This is not intended as a definitive essay it's more of a musing out loud something that could give more complexity to the journey of the Ten Thousand Ships and adds yet another element of horror to British imperialism. It can be assumed the Rhoynar were likely inspired by India based off the Mother Rhoyne and the river Rhoyne having a surface level resemblance to Ganga Mata and the river Ganges. On that note I introduce the taboo of kala pani (black water) crossing oceans to places the sacred Ganges is not connected to severing them from everything that matters spiritually and socially speaking, the cycle of reincarnation and one's caste. It's a bit more complicated than that, it did diminish with time and air travel, but I'm aiming for brevity. The World of Ice and Fire gives us this sad detail from Ten Thousand Ships: "In the Summer Isles, they settled on an uninhabited rock off the eastern shore of Walano, which soon became known as the Isle of Women, but its thin stony soil yielded little food, and many starved. When the sails were raised again, some of the Rhoynar abandoned Nymeria to follow a priestess named Druselka, who claimed to have heard Mother Rhoyne calling her children home...but when Druselka and her followers returned to their old cities, they found their enemies waiting, and most were soon hunted down, slain, or enslaved." Canon doesn't give us anything about the Rhoynar's religious practices the way it has the Old Gods, and the Seven, or the Lord of Light but it's probably not stretch to assume the river Rhoyne had a significance to them beyond their livelihoods and the affection one has for home. And it hurt being severed from that, enough to risk death and enslavement.

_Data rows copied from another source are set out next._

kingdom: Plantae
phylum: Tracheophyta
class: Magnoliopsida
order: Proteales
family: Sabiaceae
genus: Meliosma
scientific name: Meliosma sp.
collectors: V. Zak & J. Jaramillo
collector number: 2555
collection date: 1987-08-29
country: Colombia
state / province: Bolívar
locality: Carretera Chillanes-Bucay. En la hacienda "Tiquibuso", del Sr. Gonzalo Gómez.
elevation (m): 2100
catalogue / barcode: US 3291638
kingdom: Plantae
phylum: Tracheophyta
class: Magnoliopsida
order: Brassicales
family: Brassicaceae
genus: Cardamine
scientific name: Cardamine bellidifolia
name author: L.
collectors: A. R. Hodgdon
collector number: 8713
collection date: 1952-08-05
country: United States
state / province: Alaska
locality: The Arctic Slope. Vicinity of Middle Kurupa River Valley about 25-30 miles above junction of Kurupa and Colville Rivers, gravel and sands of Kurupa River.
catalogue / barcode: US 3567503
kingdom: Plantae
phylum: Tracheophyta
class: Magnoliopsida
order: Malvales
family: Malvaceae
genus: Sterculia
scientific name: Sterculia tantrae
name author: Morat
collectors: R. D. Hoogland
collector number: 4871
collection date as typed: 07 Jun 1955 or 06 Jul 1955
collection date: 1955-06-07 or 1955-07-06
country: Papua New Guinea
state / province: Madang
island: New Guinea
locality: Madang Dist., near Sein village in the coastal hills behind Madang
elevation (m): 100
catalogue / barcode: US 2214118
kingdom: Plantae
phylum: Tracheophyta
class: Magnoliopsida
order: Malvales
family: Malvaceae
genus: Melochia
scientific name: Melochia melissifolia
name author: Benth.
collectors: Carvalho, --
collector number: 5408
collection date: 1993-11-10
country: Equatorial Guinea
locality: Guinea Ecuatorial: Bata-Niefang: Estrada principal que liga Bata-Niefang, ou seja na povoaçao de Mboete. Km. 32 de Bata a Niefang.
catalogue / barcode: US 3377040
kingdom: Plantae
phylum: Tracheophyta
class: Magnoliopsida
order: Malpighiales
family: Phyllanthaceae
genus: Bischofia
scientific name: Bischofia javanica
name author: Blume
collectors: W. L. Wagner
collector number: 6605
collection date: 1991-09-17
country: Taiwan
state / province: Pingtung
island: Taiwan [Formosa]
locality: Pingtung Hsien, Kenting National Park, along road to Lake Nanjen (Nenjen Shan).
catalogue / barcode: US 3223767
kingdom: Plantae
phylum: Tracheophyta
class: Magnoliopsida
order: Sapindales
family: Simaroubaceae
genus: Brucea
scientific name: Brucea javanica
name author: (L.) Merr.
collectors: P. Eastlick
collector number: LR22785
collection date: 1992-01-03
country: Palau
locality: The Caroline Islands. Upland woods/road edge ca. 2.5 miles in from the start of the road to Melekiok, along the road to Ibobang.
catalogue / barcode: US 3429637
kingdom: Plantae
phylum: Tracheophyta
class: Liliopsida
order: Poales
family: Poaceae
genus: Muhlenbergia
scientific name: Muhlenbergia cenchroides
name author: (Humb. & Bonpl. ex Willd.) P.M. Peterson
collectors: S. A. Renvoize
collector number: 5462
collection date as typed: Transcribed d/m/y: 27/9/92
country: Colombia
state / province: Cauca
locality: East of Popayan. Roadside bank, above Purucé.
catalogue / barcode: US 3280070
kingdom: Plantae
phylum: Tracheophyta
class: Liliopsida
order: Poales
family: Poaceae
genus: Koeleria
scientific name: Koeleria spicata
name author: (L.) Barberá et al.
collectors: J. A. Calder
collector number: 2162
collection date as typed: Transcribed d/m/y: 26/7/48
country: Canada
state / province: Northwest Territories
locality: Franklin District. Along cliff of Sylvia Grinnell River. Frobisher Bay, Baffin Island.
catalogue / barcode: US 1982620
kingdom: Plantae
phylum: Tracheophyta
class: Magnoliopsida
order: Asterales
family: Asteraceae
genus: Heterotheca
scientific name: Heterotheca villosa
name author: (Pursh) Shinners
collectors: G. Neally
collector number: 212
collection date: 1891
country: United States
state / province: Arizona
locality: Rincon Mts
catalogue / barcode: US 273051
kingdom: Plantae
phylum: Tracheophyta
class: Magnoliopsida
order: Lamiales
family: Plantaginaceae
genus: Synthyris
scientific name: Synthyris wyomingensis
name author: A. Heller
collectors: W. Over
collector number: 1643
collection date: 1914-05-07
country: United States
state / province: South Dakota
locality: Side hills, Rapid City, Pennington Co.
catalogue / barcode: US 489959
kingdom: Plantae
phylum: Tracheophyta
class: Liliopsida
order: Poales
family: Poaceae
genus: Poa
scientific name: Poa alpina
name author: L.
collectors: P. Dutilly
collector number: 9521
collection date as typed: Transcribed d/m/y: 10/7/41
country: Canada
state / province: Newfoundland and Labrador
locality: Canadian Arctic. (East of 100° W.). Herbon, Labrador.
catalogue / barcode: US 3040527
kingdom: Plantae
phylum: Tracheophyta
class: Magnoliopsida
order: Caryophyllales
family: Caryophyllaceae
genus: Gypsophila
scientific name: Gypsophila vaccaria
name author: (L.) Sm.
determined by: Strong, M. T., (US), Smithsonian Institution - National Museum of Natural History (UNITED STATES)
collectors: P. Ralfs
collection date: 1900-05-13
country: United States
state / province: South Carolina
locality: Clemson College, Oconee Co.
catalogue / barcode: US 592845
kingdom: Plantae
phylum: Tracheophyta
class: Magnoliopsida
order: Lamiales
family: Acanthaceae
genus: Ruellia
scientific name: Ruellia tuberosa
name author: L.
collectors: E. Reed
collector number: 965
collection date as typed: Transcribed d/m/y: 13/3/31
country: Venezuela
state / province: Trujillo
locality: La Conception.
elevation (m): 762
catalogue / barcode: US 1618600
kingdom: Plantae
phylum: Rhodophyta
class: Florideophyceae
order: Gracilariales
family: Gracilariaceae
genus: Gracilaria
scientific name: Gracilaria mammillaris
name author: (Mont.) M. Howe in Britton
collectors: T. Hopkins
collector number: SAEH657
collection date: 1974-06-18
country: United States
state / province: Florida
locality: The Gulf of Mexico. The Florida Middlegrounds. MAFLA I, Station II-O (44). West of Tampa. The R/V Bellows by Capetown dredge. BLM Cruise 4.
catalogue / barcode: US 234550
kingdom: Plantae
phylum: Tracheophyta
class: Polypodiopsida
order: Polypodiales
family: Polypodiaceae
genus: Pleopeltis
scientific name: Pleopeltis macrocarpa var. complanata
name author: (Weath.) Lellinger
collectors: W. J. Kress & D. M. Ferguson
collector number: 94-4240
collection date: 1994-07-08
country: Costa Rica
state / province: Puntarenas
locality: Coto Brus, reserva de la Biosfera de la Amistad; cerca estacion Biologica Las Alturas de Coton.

"How can you be orphans if you have mothers and fathers?" the girl asked.
"They are the Rhoynar," Arianne explained, "and their Mother was the river Rhoyne."
Further: "On the day they wed, Nymeria fired her ships, so her people would understand that there could be no going back. Most were glad to see those flames, for their voyagings had been long and terrible before they came to Dorne, and many and more had been lost to storm, disease, and slavery. There were a few who mourned, however. They did not love this dry red land or its seven-faced god, so they clung to their old ways, hammered boats together from the hulks of the burned ships, and became the orphans of the Greenblood. The Mother in their songs is not our Mother, but Mother Rhoyne, whose waters nourished them from the dawn of days."
This isn't world building or an attempt at world building just concept(s) to consider if anyone wants to try writing something about Nymeria, the Rhoynar and the Ten Thousand Ships. I'm incapable of practicing a religion, but those of you who do imagine your place of worship, your holiest site forever gone from you. Could go back to it but you'll be killed or suffer enslavement before you could even resume worship again maybe before you even reach it.